Case ID: f-cas_10/html/1075-01.html
Source: Caselaw Access Project
Author: {"author": "STORY, Circuit Justiee.", "license": "Public Domain", "url": "https://static.case.law/"}
Date Created: 2024-08-24T03:29:51.129683

Case No. 5,748.
    GREELEY et al. v. SMITH et al.
    [3 Story, 657.] 
    
    Circuit Court, D. Maine.
    May Term. 1845.
    •CORPORATION — SURRENDER OF CHARTER-ABATEMENT of Suit.
    Where, during the pendency of a suit, a corporation surrenders its charter, which is accepted by the legislature, it becomes defunct, and the suit abates, unless the legislature, by some act, saves the right of action against the corporation.
    [Quoted in First Nat. Bank of Selma v. Colby, 21 Wall. (8S U. S.) 615; Kelley v. Mississippi Cent. R. Co.. 1 Fed. 569; Devereaux v. City of Brownsville, 29 Fed. 750.]
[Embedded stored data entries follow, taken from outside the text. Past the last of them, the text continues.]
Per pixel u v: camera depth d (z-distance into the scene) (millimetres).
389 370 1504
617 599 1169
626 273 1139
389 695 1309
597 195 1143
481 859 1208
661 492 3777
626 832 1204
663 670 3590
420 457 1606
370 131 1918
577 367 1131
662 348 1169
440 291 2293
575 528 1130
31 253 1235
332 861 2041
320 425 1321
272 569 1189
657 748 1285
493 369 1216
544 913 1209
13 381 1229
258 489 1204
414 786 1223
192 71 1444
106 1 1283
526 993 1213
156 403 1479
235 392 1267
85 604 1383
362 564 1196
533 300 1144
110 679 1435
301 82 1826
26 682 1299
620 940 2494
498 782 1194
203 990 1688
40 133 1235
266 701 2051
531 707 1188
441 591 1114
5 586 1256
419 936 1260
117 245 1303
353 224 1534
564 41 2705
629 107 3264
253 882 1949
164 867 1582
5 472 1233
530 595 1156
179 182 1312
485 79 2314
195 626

    [Cited in Sturges v. Vanderbilt, 73 N. Y. 390; City Insurance Co. of Providence v. Commercial Bank of Bristol, 6S Ill. 350; Attorney General v. Chicago & E. R. Co., 112 Ill. 534, 538; McCartney v. Chicago & E. R. Co., Id. 621.]
    [This was an action at law by Philip Greeley and others against Joseph Smith and the Exchange Bank.]
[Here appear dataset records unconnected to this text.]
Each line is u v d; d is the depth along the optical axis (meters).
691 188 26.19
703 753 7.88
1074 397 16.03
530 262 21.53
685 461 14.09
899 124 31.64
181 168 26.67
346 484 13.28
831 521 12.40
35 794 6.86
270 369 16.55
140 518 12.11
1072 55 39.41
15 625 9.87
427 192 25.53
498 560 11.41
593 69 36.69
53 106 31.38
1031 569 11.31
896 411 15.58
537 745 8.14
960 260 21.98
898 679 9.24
    This case was formerly before the court upon a plea to the jurisdiction, which having been overruled, Rand for the defendants suggested, that by an act of the legislature of Maine, passed on the 7th of -, 1840, the surrender of its charter by the Exchange Bank (one of the defendants,) was accepted, and thereupon it was declared, “that the same shall terminate when the act shall take effect;” and it was further enacted, that “the bank shall continue its corporate capacity during the term of two years from the time this act shall take effect, for the sole purpose of collecting the debts due to the corporation, selling and conveying the property, and estate thereof, and shall remain liable for the payment of all debts due from the same, and shall be capable of prosecuting and defending suits at law, and for choosing directors for the purposes aforesaid, and for closing its concerns.” The act •took effect from and after the sixth of April, 1840; and the two years expired after the sixth of April, 1842. The question, therefore, was, whether the suit could be further continued as to the Exchange Bank, and what was to be done, as to future proceedings.
    Fessenden & Deblois, for plaintiffs.
    Mr. Rand, for defendants.
   STORY, Circuit Justiee.

The question comes shortly to this, that, during the pend-ency of the suit, the corporation becomes extinct by a voluntary surrender of its charter, and an acceptance of the surrender by the legislature. Under such circumstances it is asked, what is to be done, the corporation being defunct by operation of law? It was certainly a very unwise act for the legislature to accept a surrender of the charter, and not at the same time to save the rights of action of third persons against the corporation, and to continue the existence of the corporation quoad such rights. But the same case would have occurred, if upon a quo warranto a final judgment had passed against the corporation, declaring its franchises and privileges forfeited, and decreeing a seizure and resumption of the same by the government. Many of our banks are, by law, limited to a term of years for their corporate existence, and if there is no saving when the term expires, the corporation is de facto dead. Now I cannot distinguish between the case of a corporation and the case of a private person, dying pendente lite. In the latter case, the suit is abated at law, unless it is capable of being revived by the enactments of some statute, as is the case as to suits pending in the courts of the United States, where, if the right cf_ action survives, the personal representative' of the deceased party may appear, and prosecute or defend the suit. Judiciary Act 1789, e. 20, § 31 [1 Slat. 91]; 2 Tidd, Pr. (9th Ed. 1828) 932; Com. Dig. “Abatement,” H. 32-35. No such provision exists as to corporations; nor, indeed, could exist, without reviving the corporation pro hac vice; and therefore, any suit pending against it at its death abates by mere operation of law. It seems to me, therefore, that the attorney for the corporation may well suggest the death of the corporation by plea or otherwise on the record, and if the fact is admitted, the suit as to the corporation will abate by operation of law, and render all farther proceedings against it void.

[NOTE. In Case No. 5,747 the plaintiffs moved to amend their writ by striking out the names of certain officers of the Exchange Bank in order to give the court jurisdiction. The motion was granted. In Case No. 5,749 the other defendant filed a plea of a former judgment in bar, to which plea there was a demurrer and joinder. The demurrer was allowed and the case ordered to trial. The question was submitted to the court upon the findings of the jury, who gave judgment in favor of the plaintiffs for the value of the Alfred, secured in a certain bot-tomry bond under consideration. Id. 5,750.]